Meyer Wolf Weisgal was born to a Jewish family in Kikół, Congress Poland, in the Pale of Settlement. He emigrated to New York City, US in 1905 with his parents at age 11, where he finished high school at Morris High School in the Bronx and studied journalism at Columbia University. He married Shirley (née Hirshfeld) in 1923.

Meyer and Shirley Weisgal lived on the grounds of the Weizmann Institute and are buried there, near the Chaim Weizmann House.

==Literary and journalism career==
In 1926, he published the first English translation of the works of Chaim Nachman Bialik. In 1932, he saw stage success with the play "The romance of a people", and he continued to produce stage plays from then on.

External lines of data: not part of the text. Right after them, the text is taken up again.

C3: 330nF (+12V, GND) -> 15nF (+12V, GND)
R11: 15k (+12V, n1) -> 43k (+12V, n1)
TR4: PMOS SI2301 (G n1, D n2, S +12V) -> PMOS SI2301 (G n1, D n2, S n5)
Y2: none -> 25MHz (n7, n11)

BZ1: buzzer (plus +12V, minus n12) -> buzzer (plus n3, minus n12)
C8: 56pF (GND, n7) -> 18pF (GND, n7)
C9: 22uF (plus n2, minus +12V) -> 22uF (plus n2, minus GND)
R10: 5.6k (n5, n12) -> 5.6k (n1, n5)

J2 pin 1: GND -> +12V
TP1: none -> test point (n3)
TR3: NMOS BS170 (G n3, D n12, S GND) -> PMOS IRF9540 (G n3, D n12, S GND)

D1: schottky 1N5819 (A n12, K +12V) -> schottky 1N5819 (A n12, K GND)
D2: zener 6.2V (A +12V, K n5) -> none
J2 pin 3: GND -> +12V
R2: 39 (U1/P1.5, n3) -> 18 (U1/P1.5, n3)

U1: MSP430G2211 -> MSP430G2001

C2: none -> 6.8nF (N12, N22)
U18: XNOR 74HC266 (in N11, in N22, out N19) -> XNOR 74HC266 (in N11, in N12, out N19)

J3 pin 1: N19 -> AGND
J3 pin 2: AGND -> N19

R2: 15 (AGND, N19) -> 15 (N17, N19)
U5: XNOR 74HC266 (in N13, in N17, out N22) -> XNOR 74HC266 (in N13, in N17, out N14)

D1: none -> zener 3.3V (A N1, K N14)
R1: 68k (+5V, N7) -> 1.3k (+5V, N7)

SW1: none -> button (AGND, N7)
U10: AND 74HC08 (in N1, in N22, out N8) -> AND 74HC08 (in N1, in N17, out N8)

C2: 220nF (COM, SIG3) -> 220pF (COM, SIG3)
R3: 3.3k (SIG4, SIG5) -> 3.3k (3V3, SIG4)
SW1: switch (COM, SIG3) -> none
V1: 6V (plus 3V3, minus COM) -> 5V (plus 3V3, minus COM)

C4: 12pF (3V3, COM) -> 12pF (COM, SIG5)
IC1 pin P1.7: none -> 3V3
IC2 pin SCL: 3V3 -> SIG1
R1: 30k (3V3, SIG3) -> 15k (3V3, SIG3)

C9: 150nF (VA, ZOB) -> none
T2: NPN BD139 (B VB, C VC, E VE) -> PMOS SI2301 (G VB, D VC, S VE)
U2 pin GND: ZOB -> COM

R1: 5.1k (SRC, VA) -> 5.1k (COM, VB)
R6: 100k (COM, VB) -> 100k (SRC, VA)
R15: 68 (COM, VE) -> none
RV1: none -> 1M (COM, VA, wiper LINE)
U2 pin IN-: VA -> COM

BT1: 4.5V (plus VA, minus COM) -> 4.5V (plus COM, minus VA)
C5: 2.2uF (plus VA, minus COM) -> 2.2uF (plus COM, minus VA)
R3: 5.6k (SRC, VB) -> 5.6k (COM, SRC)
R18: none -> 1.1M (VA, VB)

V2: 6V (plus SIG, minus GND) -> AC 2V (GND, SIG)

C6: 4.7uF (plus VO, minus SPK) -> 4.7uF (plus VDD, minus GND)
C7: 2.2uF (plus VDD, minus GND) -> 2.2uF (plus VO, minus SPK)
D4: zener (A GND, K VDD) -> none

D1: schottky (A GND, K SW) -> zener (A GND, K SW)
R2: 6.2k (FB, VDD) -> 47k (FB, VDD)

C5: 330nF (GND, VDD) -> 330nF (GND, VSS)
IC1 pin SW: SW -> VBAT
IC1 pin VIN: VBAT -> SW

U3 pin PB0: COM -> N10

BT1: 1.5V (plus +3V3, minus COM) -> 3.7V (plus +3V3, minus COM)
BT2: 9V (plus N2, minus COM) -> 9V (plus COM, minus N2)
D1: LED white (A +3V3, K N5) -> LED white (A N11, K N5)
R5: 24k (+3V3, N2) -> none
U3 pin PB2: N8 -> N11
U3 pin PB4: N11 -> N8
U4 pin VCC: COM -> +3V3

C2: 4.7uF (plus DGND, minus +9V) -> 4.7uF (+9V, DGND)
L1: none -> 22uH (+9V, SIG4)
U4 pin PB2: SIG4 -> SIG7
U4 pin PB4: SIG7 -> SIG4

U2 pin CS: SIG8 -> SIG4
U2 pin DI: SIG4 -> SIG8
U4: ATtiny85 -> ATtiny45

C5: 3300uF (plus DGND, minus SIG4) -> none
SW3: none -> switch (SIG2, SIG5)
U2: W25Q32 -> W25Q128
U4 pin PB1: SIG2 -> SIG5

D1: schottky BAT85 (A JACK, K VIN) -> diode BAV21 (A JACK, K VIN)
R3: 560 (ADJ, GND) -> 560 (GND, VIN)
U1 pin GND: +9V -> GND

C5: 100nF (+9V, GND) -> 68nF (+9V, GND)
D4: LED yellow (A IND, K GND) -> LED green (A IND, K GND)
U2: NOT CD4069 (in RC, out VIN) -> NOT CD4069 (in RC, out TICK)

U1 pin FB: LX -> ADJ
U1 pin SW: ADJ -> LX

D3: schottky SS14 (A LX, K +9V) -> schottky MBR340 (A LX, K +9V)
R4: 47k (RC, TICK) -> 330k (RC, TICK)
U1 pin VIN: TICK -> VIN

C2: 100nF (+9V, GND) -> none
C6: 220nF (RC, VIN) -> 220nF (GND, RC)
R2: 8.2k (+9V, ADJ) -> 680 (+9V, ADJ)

He conceived the opera-oratorio The Eternal Road to alert the then-ignorant public to Hitler's persecution of the Jews in 1937 Germany. Weisgal enlisted the help of director Max Reinhardt, who approached Kurt Weill to write the music, and Austrian novelist and playwright Franz Werfel to write the libretto for The Eternal Road (originally in German: Der Weg der Verheißung), translated into English by Ludwig Lewisohn.

Together with Louis Lipsky he edited the journal The Maccabean-magazine, later The New Palestine (magazine), which contributed its important part for the success of Chaim Weizmann's Zionist policy after the Balfour Declaration. And he, "as editor, conceived and published two notable supplements, which remain as permanent reference works today: In 1925 a supplement on the Hebrew University, then in establishment; in 1929 a supplement on Theodor Herzl, founder of the modern Zionism". (Biographical notes from the Weizmann Institute, p. 3), See also the series about him on Brouillon, part 4:

==Zionist activism==
From 1921 until 1930, he was the first head of the Zionist Organization of America. Through the World Zionist Organization he came in close contact with its chair Chaim Weizmann and acted as his personal representative since 1940. In 1944, he started an initiative for expanding the Daniel Sieff Research Institute (led by Weizmann) into what would become a leading multidisciplinary research university: this opened its doors on November 2, 1949, as the Weizmann Institute of Science. He served as its Chairman of the Executive Council 1949–1966 and as its President 1966–1969. Subsequently, he served as the founding President of the Diaspora Museum in Tel-Aviv.